Как их только сегодня не называют: и беженцами, и вынужденными переселенцами, и мигрантами. Но людям из Абхазии, Таджикистана, Молдавии, Прибалтики, Закавказья от этого ни тепло, ни жарко. Все они считают себя беженцами. Людьми, которые хотят связать с Россией свою дальнейшую жизнь. Позади - оставленные или разграбленные дома. Впереди... Впрочем, что там впереди, если все вышеприведенные обозначения беженцев суть того, что людей, которых изгоняют из новодемократических образований, уже здесь, в России, местные крючкотворы пытаются разделить на категории, совершенно не беря в расчет, что человек, поднимающийся с места, даже в Прибалтике, делает это не по своей воле. И все русские, и не только они (есть много смешанных браков), сутью своей беженцы. А деление их при помощи разного юридического обзывания - это желание юриспрудов разделить их на касты, каждой из которой должен перепасть свой кусочек социальной заботы России.
Впрочем, есть ли она, эта забота!
Попытка первая
- Послушай, приватизатор, - позвонил я товарищу, - возникла идея!
Друг, порядком уставший от моих идей, вздохнул, но выслушал все, не прерывая.
- Хорошо, сходим, - в итоге согласился он.
На следующий день мы были в ЖЭКе. Когда подошла очередь к окошечку, товарищ со слезой в голосе сказал: "Это мой друг по армии. Он беженец. Ему негде жить. У меня приватизированная двухкомнатная квартира. Я хочу прописать его у нас. Жена не возражает. Готовы заполнить любые бумаги".
Девушка страдальчески посмотрела на меня и ответила: "Я лично не против. Но у нас порядок. Идите в отделение милиции. Если разрешат, тогда сразу пропишем".
Тут же мы отправились туда, куда нас послали. Опять выстояли очередь и решительно шагнули в кабинет начальника паспортного стола.
- Не имею права, - сразу отказывает майор. - У него должно быть удостоверение беженца. По нему оформляется временная прописка, на 45 суток, Затем мы ее продлеваем. Еще на такой же период.
- Но это моя квартира! - взрывается друг оттого, что его собственность оказывается на деле не совсем его. - Когда я оформлял документы, мне сказали, что я могу прописывать, кого хочу.
- Это не так! Конечно, свою квартиру вы можете или продать, или подарить, но прописать в ней имеете право только ближайших родственников, да и то в исключительных случаях.
- Нет, - говорит твердо майор. - Закон о прописке никто не отменял.

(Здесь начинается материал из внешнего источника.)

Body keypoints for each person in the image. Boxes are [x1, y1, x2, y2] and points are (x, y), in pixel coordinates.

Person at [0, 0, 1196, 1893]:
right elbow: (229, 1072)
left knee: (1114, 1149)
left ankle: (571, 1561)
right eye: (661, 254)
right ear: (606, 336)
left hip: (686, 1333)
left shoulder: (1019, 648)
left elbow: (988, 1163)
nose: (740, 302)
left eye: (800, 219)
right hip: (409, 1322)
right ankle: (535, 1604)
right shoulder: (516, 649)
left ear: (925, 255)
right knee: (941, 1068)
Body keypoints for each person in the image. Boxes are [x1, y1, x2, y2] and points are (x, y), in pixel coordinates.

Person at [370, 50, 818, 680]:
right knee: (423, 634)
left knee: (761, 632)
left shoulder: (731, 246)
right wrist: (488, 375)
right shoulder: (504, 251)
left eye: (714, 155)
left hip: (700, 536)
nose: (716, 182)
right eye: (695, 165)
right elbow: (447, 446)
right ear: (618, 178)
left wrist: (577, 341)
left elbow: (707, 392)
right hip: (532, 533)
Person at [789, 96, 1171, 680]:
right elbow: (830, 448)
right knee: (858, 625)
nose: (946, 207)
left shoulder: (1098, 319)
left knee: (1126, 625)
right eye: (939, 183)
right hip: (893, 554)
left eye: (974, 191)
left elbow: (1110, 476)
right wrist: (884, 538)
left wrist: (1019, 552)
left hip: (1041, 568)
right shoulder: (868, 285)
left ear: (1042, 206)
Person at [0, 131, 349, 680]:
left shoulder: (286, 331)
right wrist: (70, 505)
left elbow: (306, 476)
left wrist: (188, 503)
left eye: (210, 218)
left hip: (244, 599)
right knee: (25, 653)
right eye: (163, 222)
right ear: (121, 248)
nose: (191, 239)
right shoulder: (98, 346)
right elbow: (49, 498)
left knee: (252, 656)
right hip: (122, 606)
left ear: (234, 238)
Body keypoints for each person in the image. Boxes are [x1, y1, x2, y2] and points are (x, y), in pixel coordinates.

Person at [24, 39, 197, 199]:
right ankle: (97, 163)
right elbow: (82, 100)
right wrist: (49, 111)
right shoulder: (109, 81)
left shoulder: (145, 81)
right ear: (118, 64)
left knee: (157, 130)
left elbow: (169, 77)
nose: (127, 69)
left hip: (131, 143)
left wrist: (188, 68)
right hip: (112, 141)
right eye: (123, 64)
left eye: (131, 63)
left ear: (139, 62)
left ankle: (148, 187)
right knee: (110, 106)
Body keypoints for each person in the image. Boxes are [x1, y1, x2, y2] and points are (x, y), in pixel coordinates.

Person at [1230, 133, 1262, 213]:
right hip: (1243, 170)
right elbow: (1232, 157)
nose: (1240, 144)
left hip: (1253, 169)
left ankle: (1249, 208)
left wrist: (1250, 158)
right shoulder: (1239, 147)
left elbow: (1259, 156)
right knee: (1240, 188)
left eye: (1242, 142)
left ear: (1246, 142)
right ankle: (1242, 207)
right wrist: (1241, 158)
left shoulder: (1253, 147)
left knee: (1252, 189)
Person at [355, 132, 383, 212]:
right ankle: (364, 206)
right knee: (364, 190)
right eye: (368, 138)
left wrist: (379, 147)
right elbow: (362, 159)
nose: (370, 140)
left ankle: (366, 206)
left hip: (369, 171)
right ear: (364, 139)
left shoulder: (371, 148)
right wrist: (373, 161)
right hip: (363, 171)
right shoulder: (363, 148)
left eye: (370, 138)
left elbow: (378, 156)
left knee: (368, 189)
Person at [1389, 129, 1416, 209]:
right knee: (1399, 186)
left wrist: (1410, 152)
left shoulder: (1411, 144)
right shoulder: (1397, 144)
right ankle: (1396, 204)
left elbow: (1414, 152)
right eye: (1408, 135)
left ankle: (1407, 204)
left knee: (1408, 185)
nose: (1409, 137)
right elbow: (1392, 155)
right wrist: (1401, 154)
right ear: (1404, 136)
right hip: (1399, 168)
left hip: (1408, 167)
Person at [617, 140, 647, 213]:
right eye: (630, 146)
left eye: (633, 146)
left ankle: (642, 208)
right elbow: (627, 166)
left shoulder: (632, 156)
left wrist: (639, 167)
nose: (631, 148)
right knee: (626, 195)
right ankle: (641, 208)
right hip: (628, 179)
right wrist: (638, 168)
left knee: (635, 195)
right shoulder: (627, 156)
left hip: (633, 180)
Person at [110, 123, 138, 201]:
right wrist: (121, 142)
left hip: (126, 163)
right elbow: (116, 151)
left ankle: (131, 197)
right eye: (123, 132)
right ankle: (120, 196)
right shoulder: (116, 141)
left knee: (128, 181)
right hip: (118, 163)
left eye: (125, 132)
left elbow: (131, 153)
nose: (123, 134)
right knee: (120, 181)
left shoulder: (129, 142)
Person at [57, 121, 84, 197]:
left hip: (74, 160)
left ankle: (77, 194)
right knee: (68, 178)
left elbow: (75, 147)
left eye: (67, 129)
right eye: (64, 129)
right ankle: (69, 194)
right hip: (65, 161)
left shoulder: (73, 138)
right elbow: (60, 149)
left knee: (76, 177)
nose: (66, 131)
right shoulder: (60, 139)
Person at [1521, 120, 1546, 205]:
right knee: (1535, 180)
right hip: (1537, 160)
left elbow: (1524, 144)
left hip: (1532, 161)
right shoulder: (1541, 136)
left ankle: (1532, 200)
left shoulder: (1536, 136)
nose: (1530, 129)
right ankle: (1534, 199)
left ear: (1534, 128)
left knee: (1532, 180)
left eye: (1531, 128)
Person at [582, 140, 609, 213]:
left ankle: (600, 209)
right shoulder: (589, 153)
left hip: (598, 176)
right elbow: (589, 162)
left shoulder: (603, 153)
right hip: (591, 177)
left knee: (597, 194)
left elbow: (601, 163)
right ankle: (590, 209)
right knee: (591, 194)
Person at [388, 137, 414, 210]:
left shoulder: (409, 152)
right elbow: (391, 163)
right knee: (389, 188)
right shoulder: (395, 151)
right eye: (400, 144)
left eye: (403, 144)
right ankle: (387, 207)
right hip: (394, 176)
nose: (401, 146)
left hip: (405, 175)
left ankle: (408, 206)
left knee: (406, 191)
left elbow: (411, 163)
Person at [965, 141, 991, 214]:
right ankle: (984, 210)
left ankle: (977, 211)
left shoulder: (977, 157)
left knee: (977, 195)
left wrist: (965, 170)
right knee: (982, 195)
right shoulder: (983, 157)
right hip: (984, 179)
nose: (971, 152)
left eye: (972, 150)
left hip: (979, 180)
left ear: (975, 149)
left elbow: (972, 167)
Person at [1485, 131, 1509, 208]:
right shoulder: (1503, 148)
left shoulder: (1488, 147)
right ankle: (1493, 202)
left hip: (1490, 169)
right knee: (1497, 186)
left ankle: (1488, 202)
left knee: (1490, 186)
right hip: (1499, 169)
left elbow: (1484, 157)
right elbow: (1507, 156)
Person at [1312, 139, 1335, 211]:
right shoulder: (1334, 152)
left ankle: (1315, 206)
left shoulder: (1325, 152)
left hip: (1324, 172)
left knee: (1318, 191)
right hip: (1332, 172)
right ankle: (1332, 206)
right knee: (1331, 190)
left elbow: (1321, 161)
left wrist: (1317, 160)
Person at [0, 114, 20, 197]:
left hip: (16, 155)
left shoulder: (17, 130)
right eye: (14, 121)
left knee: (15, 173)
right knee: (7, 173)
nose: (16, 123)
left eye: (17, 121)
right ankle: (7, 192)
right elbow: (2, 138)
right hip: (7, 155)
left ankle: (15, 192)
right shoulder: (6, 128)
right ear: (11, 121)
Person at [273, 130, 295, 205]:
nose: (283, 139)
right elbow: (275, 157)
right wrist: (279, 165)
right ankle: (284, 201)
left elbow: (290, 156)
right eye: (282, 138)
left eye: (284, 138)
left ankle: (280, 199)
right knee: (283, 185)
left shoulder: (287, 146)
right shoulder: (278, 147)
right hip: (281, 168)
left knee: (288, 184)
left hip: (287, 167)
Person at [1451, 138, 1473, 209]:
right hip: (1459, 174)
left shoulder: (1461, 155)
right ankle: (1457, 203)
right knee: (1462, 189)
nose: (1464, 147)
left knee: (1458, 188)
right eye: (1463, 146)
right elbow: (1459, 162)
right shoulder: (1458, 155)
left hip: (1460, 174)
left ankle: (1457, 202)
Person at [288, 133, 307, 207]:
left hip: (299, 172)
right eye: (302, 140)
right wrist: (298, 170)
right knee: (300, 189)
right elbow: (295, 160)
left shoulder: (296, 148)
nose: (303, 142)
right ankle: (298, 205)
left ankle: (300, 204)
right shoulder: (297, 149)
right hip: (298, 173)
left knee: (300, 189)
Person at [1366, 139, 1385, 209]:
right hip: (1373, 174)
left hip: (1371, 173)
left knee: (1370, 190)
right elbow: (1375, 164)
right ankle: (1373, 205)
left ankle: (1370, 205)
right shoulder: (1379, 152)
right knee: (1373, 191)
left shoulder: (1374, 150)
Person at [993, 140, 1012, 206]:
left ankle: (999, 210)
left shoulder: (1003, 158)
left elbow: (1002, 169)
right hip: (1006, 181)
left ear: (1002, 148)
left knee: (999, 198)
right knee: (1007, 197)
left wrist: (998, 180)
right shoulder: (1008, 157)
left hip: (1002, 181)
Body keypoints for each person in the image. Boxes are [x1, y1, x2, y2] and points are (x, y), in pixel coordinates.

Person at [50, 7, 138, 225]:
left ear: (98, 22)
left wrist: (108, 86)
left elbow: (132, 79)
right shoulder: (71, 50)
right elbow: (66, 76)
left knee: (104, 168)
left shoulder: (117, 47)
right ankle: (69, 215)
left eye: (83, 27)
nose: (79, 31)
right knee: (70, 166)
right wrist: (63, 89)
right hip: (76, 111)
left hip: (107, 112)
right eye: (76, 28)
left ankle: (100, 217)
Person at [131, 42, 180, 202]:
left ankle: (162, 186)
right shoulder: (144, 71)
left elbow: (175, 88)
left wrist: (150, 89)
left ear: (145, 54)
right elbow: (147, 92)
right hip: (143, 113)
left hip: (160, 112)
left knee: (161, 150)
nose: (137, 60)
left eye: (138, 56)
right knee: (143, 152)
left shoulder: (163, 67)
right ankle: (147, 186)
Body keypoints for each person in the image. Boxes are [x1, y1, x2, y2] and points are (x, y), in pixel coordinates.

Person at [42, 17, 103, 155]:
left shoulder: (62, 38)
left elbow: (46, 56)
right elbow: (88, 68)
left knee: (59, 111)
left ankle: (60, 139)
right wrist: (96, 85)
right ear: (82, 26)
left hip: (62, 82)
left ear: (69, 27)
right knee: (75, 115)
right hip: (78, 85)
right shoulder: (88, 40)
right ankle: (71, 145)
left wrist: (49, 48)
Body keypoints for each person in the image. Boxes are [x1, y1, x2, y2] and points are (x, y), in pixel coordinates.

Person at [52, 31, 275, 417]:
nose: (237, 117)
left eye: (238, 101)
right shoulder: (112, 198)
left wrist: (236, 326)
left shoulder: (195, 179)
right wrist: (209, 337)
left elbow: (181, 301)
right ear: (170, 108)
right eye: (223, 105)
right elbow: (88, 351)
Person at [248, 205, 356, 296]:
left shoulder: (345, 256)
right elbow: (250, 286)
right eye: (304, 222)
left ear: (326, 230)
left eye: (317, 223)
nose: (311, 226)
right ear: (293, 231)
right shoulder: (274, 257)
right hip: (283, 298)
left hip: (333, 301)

В коридоре друг затяжно и яростно матерится. Происшедший разговор надолго выбивает его из колеи. Немало дней было потрачено на оформление приватизационных документов.
- Вот тебе твоя скотская страна! - зло говорит друг как бы в продолжение наших долгих споров, где я утверждал, что Родину, как и родителей, не выбирают. - Вот она! Вот! - со злым торжеством повторяет приятель. - А я уеду! Не хочу быть рабом!
Попытка вторая
В управлении правительства Москвы по миграции при департаменте труда и занятости, как всегда, столпотворение. Люди начинают стягиваться к дверям задолго до начала работы чиновников. Работа же последних устроена так, что практически все вопросы решает начальник, у которого всего два приемных дня: вторник и четверг с десяти утра до полудня.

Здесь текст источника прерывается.